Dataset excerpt
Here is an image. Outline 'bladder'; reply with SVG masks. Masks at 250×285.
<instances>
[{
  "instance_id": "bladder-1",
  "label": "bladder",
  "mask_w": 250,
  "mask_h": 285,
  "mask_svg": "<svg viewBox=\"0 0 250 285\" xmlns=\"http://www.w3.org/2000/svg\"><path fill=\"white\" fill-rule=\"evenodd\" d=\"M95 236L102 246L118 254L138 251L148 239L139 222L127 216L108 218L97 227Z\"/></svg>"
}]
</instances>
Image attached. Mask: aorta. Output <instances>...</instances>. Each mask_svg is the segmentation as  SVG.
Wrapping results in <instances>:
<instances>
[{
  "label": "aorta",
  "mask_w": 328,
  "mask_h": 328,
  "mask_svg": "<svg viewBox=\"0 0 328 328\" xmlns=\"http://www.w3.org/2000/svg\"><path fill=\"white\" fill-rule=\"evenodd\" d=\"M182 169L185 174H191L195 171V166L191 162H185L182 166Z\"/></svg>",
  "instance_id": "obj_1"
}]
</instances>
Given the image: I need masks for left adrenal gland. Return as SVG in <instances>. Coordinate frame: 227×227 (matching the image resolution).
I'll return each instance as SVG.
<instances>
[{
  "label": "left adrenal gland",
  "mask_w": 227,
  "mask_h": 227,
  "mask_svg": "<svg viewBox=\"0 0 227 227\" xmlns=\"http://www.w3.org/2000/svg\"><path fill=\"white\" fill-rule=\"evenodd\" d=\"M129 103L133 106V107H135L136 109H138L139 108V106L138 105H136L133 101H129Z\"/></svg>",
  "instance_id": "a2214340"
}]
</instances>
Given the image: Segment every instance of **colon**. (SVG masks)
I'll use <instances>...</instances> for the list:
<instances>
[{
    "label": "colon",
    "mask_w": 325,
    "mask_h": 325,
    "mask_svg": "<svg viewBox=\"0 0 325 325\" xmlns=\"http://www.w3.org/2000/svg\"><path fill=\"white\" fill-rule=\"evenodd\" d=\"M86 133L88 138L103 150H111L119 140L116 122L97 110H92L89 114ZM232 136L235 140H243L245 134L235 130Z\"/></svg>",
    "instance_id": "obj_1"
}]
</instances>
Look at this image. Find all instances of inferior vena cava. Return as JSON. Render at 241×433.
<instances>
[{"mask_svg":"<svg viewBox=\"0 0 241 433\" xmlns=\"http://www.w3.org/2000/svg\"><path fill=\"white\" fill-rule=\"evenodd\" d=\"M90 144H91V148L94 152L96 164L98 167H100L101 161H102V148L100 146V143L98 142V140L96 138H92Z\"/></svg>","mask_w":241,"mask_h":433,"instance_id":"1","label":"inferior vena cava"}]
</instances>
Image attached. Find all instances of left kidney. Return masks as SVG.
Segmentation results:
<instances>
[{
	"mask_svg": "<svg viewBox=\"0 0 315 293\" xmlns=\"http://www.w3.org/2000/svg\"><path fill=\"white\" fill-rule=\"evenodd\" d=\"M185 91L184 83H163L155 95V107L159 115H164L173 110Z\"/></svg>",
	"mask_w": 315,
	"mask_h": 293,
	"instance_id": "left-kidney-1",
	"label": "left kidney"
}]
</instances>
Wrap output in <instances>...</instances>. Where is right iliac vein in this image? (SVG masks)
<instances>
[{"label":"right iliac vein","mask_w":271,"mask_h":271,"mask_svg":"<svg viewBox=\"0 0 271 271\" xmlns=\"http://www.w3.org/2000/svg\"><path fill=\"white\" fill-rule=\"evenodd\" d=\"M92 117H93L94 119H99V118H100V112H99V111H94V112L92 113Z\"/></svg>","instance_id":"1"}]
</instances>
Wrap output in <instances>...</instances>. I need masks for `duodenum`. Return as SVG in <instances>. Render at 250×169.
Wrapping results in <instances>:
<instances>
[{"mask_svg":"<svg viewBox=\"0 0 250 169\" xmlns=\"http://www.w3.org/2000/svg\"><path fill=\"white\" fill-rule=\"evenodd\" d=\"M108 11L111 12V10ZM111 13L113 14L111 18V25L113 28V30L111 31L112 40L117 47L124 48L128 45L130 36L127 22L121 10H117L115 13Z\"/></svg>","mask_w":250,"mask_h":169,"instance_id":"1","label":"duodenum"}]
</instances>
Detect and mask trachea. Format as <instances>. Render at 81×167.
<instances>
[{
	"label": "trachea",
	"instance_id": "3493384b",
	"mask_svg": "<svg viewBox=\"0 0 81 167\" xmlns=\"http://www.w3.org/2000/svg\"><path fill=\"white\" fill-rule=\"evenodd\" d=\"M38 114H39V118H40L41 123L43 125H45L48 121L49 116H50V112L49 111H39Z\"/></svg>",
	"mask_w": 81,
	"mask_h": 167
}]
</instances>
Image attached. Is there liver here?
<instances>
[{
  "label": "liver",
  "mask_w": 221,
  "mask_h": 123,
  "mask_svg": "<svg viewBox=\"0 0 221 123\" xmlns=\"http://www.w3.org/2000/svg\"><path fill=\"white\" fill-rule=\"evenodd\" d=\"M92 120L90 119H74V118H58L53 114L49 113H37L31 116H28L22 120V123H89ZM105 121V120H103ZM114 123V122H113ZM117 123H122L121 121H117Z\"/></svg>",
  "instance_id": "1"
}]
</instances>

**Problem to solve**
Extract each line of the material above that contains the string "Render", reproducing every such line in full.

**Problem solution**
Look at this image. Find all instances of inferior vena cava. Return as JSON. Render at 241×433.
Wrap output in <instances>...</instances>. I need masks for `duodenum`. Return as SVG in <instances>. Render at 250×169.
Detect and mask trachea. Format as <instances>. Render at 81×167.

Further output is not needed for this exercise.